What you will do:
From the listing below, reproduce word for word the part that opens with the line containing "camera: 10 degrees right, 5 degrees up" and closes with the line containing "(507, 364) = (457, 466): beige"; reproduce nothing else.

The data:
* * *

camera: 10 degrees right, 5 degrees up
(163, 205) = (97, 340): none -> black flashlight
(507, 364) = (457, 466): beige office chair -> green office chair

* * *

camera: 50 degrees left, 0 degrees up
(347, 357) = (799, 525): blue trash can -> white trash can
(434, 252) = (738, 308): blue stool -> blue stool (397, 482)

* * *

Solution for this problem:
camera: 10 degrees right, 5 degrees up
(163, 205) = (97, 340): none -> black flashlight
(507, 364) = (457, 466): beige office chair -> green office chair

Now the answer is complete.